* _PAGE TEXT_:
---
API Routes handle what happens behind the scenes – sending messages, reading messages, logging in, reporting content, and admin operations.
Middleware protects routes – unauthenticated users are redirected to login, and already-logged-in users skip the login page.
Cron job runs once daily to send reminder emails for messages that have been sitting unread for a week.
Everything lives in one Next.js project. There’s no microservice complexity – just a monolith that’s simple to reason about, deploy, and maintain.
What Users Experience
First visit: A clean landing page explains the concept. One button: “Write a Message.”
Writing: Enter a recipient’s name, their email, and your message. Content is filtered for harmful language. Hit send. You earn a credit.
Receiving: The recipient gets an email (from hello@pre-post.com) saying someone wrote something for them. They sign in (or create an account via magic link), write a message to someone they care about, and then use that earned credit to read their message.
Dashboard: Shows unread messages, read messages, and sent messages at a glance. First-time users see a brief onboarding walkthrough.
Inbox: Lists all received messages with read/unread status. Unread messages show a lock icon if the user has no credits – guiding them to write first.
Sent: Shows all messages the user has written, whether they’ve been read by the recipient, and when they were sent.
Keeping It Safe
Content filtering catches profanity and hate speech before messages are sent, including common evasion tricks like replacing letters with numbers.
---
* _GIVEN INFORMATION_:

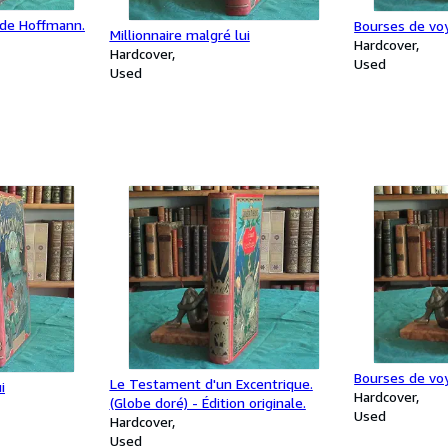
 de Hoffmann.
Bourses de voy
Millionnaire malgré lui
Hardcover
Hardcover
Used
Used
Bourses de voy
Le Testament d'un Excentrique.
i
Hardcover
(Globe doré) - Édition originale.
Used
Hardcover
Used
---
* _COMPLETE THE FOLLOWING_:
[a] In the messaging app text, what address sends the email that tells a recipient someone wrote something for them?
[b] Write a continuation of the messaging app text, picking up right after its last sentence.

* _ANSWERS TO THE EXERCISE_:
[a] The email comes from hello@pre-post.com.

[b]
User reporting lets recipients flag inappropriate messages. Reports go to an admin dashboard for review.
Admin tools let designated admins view platform stats, review reports, and suspend bad actors. Admins cannot read messages unless they’ve been reported – privacy is the default.
Soft deletes mean nothing is permanently destroyed. Deleted messages are hidden but preserved for moderation purposes.
A Note on Implementation
The codebase is intentionally minimal. Four database tables. Eight reusable UI components. Five shared utility modules. The whole app fits in a single /src folder.
We avoided over-engineering at every turn. No state management library – server components and URL parameters handle state. No separate backend – Next.js API routes serve the same purpose with less overhead. No complex deployment pipeline – Vercel deploys on every push to main.
The result is an app that’s easy to understand, easy to change, and easy to hand off. If you can read React and SQL, you can work on this codebase.
Built with Next.js, PostgreSQL, Prisma, Resend, Tailwind CSS, and Vercel.